▸ **Task requirements**
This exercise calls for the records to be returned exactly, with images removed.
Data in this exercise START
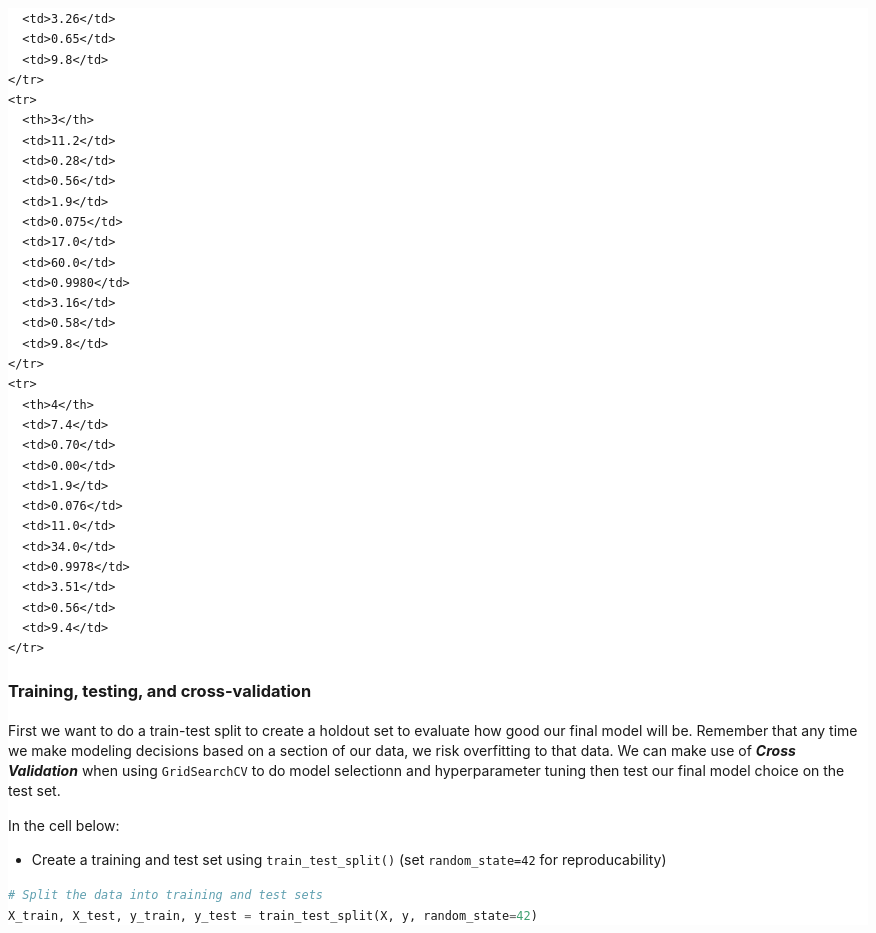       <td>3.26</td>
      <td>0.65</td>
      <td>9.8</td>
    </tr>
    <tr>
      <th>3</th>
      <td>11.2</td>
      <td>0.28</td>
      <td>0.56</td>
      <td>1.9</td>
      <td>0.075</td>
      <td>17.0</td>
      <td>60.0</td>
      <td>0.9980</td>
      <td>3.16</td>
      <td>0.58</td>
      <td>9.8</td>
    </tr>
    <tr>
      <th>4</th>
      <td>7.4</td>
      <td>0.70</td>
      <td>0.00</td>
      <td>1.9</td>
      <td>0.076</td>
      <td>11.0</td>
      <td>34.0</td>
      <td>0.9978</td>
      <td>3.51</td>
      <td>0.56</td>
      <td>9.4</td>
    </tr>
  </tbody>
</table>
</div>



### Training, testing, and cross-validation

First we want to do a train-test split to create a holdout set to evaluate how good our final model will be. Remember that any time we make modeling decisions based on a section of our data, we risk overfitting to that data. We can make use of **_Cross Validation_** when using `GridSearchCV` to do model selectionn and hyperparameter tuning then test our final model choice on the test set.

In the cell below:

* Create a training and test set using `train_test_split()` (set `random_state=42` for reproducability)


```python
# Split the data into training and test sets
X_train, X_test, y_train, y_test = train_test_split(X, y, random_state=42)
```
Data in this exercise END
▸ **Reply**
       <td>3.26</td>
      <td>0.65</td>
      <td>9.8</td>
    </tr>
    <tr>
      <th>3</th>
      <td>11.2</td>
      <td>0.28</td>
      <td>0.56</td>
      <td>1.9</td>
      <td>0.075</td>
      <td>17.0</td>
      <td>60.0</td>
      <td>0.9980</td>
      <td>3.16</td>
      <td>0.58</td>
      <td>9.8</td>
    </tr>
    <tr>
      <th>4</th>
      <td>7.4</td>
      <td>0.70</td>
      <td>0.00</td>
      <td>1.9</td>
      <td>0.076</td>
      <td>11.0</td>
      <td>34.0</td>
      <td>0.9978</td>
      <td>3.51</td>
      <td>0.56</td>
      <td>9.4</td>
    </tr>
  </tbody>
</table>
</div>



### Training, testing, and cross-validation

First we want to do a train-test split to create a holdout set to evaluate how good our final model will be. Remember that any time we make modeling decisions based on a section of our data, we risk overfitting to that data. We can make use of **_Cross Validation_** when using `GridSearchCV` to do model selectionn and hyperparameter tuning then test our final model choice on the test set.

In the cell below:

* Create a training and test set using `train_test_split()` (set `random_state=42` for reproducability)


```python
# Split the data into training and test sets
X_train, X_test, y_train, y_test = train_test_split(X, y, random_state=42)
```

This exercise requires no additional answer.